Are you working for inadequate wages in poor or unhealthy conditions? Has your employer threatened you or union members for speaking out, or prevented or discouraged unionisation altogether? The OECD Guidelines may help you fight for your labour rights.

What the OECD Guidelines say about worker’s rights

The OECD Guidelines calls on businesses to respect the rights of all workers – not just workers who are employed directly by the business. This means companies must respect the rights of workers working in the whole supply and value chain, and even of informal workers like homeworkers. You can use the OECD Guidelines to demand that companies:

  • Respect all workers’ rights, including to establish and join a trade union and collectively bargain.
  • Work to eradicate forced labour and child labour from their operations.
  • Do not discriminate against workers.
  • Maintain the highest standards of workplace health and safety.
  • Prioritise hiring local workers.
  • Give reasonable notice to workers when considering decisions with major employment effects like collective lay-offs or dismissals.
  • Provide training for up- or re-skilling of workers when undergoing just transition to greener technologies, or undergoing changes due to digitalisation or automatisation.
  • Refrain from disciplinary action or reprisals against worker or trade union representatives protesting or reporting poor company practices.

Tip

To ensure that the Guidelines’ standards on workers’ rights are interpreted in the strongest possible way, workers receiving inadequate wages should show how the wages do not meet a collectively bargained standard, or the International Labour Organisation’s standards of an adequate living wage. If a company offers better wages and employment conditions to workers in one part of its operations but not others, workers can expose these problematic differences. To encourage special attention to marginalised or vulnerable workes such as woman and racial or cultural minorities, workers should also use provisions from the Human Rights chapter, which call for special attention to individuals at heightened risk of harm.

Read the text

  • Chapter V (Employment and Industrial Relations): paragraphs 1, 4, 5, and 6; commentaries 54, 56-60, and 64

Additional important information

What are the OECD Guidelines?

The OECD Guidelines for Multinational Enterprises on Responsible Business Conduct (OECD Guidelines) are recommendations from governments to companies on how to act responsibly. The OECD Guidelines set non-binding standards for responsible business conduct across a range of issues important to communities, such as human rights, workers rights, and the environment, and also cover issues such as corruption and taxation.

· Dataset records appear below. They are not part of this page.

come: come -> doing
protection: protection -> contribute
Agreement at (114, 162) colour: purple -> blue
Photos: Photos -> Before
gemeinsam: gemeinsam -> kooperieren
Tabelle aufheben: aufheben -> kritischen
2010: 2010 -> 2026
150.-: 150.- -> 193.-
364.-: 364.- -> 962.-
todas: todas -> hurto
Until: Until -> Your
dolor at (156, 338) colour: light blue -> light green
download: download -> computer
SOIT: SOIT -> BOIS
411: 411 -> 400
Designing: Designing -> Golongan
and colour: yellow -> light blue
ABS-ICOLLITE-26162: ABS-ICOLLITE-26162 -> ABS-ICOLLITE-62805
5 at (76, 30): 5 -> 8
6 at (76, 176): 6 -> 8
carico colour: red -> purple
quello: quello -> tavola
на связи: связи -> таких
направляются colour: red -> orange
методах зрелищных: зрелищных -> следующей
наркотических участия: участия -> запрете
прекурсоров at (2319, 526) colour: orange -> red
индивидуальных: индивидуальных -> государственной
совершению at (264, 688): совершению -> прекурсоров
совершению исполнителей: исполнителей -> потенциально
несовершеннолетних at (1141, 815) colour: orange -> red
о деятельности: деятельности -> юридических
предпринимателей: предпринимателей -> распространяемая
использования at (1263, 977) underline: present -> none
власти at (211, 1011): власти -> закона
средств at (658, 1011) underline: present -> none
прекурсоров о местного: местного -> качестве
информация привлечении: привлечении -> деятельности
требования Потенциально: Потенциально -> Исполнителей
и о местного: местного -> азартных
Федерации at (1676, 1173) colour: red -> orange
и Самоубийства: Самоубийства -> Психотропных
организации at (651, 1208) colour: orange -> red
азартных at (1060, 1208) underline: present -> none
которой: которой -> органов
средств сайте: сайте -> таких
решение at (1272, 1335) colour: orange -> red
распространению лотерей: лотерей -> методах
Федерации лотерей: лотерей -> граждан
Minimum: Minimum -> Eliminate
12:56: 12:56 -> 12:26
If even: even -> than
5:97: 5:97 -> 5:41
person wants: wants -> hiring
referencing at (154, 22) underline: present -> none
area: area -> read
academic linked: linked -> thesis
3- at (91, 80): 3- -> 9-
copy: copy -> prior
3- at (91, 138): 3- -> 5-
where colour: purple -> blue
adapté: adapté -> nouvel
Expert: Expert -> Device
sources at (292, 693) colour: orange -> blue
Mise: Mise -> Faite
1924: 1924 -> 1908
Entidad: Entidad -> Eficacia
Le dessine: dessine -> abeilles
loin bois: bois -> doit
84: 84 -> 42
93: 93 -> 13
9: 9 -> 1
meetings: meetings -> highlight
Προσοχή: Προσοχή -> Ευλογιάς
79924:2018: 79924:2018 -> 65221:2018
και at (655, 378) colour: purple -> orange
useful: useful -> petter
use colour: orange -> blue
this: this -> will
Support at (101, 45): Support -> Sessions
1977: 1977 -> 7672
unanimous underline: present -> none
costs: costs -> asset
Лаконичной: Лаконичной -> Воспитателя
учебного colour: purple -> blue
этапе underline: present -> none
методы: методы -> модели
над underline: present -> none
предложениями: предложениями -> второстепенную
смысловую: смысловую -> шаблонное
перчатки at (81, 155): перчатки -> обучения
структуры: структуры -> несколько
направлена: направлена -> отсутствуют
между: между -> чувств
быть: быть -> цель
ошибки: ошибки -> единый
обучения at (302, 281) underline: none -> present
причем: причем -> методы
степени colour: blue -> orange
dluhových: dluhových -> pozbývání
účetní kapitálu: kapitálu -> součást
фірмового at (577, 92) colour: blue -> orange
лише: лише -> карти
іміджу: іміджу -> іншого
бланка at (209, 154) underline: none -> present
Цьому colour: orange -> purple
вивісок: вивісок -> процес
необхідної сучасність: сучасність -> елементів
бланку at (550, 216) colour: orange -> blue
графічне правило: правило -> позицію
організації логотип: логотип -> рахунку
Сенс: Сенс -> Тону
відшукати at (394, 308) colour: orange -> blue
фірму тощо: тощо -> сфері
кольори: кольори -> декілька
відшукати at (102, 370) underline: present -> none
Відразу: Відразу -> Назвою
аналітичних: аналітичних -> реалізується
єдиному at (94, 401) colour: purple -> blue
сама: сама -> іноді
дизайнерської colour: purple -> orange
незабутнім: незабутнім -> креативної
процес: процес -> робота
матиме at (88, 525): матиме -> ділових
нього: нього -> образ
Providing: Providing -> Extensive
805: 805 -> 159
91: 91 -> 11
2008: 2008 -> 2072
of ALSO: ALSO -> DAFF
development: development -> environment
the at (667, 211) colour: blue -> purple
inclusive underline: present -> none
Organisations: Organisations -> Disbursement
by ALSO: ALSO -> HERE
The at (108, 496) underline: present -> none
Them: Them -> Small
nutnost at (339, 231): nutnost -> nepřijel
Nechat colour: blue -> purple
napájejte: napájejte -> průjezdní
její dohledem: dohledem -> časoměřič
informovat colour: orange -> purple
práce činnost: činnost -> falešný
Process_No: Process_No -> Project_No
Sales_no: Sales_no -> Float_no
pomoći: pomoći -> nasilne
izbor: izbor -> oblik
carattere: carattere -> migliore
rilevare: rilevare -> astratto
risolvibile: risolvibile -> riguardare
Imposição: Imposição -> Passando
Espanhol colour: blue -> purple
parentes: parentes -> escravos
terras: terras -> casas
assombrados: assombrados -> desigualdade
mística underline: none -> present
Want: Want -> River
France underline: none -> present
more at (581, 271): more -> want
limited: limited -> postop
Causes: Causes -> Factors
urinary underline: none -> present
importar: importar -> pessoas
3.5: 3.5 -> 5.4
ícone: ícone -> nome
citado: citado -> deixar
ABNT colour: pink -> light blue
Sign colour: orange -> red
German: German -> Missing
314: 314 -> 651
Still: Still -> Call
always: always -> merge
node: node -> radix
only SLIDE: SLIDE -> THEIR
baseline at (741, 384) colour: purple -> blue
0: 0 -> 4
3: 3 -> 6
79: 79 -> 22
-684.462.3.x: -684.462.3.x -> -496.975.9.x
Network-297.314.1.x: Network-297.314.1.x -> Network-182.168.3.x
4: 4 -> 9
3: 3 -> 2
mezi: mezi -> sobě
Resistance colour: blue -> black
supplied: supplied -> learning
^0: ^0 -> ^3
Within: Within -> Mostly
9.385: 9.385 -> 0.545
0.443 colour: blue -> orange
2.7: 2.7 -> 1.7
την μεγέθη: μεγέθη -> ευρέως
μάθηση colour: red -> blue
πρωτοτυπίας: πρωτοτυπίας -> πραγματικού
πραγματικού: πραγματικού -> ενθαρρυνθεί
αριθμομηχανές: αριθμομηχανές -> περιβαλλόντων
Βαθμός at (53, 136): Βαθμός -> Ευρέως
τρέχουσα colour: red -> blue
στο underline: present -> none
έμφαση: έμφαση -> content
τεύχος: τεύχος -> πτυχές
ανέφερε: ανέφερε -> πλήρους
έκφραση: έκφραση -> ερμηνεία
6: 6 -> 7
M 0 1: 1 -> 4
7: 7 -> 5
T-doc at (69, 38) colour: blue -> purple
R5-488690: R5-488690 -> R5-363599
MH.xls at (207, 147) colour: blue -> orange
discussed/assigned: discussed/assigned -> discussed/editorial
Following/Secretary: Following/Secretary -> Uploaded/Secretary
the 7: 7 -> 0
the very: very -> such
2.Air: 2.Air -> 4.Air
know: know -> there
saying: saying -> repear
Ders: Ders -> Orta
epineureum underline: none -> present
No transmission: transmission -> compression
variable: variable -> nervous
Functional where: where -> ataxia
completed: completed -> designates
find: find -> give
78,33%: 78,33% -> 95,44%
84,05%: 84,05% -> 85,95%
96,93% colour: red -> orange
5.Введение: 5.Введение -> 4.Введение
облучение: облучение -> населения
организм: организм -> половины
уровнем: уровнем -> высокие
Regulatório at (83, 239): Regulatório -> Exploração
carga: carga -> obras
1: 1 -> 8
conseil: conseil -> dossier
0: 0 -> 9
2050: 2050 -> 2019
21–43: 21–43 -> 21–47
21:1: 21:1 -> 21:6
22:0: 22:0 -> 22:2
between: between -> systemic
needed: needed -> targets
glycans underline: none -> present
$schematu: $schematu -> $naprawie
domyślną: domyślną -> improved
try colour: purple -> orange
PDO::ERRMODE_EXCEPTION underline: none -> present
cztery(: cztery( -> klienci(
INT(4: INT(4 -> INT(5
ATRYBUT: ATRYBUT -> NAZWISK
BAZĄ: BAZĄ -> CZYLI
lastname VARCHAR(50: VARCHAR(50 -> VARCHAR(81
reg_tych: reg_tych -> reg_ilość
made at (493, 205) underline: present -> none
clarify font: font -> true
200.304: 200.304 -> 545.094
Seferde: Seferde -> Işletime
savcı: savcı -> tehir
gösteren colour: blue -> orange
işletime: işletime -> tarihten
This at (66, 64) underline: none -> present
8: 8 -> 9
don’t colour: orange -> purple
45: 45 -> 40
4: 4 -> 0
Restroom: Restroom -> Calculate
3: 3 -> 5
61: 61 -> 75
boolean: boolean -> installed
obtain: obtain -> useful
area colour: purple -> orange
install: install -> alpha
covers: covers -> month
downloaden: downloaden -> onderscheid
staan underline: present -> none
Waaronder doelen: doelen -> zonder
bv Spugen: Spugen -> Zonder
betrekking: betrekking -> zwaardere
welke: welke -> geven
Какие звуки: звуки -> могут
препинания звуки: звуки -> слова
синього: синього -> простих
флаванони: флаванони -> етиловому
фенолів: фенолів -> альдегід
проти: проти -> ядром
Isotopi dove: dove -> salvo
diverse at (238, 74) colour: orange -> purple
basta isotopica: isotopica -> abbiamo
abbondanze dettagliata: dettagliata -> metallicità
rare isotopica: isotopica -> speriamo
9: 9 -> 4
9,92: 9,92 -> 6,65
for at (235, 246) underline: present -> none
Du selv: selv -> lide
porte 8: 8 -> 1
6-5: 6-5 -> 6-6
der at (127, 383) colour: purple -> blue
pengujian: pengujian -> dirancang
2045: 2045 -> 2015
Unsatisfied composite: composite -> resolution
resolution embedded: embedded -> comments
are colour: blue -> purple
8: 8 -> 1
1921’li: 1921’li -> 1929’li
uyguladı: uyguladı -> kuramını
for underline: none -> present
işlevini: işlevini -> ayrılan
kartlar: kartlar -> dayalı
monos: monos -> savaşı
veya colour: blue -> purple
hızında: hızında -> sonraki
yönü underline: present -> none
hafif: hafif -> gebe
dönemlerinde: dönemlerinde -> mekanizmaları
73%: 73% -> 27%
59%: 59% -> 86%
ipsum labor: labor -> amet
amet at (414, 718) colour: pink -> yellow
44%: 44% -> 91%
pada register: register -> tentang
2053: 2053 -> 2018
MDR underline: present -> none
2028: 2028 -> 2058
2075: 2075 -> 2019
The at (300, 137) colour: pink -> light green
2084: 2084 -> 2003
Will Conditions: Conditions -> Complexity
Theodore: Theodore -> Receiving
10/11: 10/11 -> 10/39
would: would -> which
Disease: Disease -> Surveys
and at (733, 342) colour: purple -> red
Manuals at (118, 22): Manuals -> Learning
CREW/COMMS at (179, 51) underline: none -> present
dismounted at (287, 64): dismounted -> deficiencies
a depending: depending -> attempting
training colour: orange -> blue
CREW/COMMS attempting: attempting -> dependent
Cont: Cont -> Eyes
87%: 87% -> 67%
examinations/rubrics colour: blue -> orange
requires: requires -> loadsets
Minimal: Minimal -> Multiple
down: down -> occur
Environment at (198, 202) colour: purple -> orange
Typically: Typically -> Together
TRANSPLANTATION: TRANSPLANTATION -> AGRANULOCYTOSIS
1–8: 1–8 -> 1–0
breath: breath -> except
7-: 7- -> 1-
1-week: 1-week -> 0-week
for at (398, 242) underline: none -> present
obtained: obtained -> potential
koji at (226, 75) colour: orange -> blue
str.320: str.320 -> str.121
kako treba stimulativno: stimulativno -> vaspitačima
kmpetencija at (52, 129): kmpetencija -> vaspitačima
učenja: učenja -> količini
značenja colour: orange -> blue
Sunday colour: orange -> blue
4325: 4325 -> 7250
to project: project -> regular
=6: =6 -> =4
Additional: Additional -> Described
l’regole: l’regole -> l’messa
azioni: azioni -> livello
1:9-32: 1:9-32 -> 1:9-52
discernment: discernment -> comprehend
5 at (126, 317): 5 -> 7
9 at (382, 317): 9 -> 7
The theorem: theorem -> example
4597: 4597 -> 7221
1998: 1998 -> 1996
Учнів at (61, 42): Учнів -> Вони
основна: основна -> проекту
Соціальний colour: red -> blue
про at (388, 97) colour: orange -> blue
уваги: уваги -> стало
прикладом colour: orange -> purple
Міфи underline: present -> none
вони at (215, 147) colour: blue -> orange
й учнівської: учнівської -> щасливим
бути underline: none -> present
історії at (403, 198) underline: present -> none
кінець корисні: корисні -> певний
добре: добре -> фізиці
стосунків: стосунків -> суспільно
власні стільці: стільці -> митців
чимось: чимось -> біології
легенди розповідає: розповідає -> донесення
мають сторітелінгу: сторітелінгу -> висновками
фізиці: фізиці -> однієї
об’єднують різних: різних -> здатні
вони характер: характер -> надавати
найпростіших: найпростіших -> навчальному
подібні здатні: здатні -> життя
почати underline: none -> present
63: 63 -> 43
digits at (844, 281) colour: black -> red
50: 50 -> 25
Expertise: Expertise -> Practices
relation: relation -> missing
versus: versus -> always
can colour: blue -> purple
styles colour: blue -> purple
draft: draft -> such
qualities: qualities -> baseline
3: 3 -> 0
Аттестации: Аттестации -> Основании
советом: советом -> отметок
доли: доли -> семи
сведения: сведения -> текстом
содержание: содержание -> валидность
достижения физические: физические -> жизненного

Governments that follow the OECD Guidelines must establish a non-judicial complaints body called a National Contact Point for Responsible Business Conduct to promote the Guidelines and handle complaints about harmful business activity. The Guidelines set good standards for all companies, but complaints can only be filed against two types of companies operating across borders:

  1. multinational enterprises headquartered in a country that follows the OECD Guidelines, or
  2. multinational enterprises operating in a country that follows the OECD Guidelines.

How can you use the OECD Guidelines?

Civil society can use the Guidelines to:

  • Raise community awareness about company standards.
  • Talk to companies to demand better conduct.
  • File complaints when companies fall below the standards.
  • Advocate for strong laws and policies on corporate responsibility.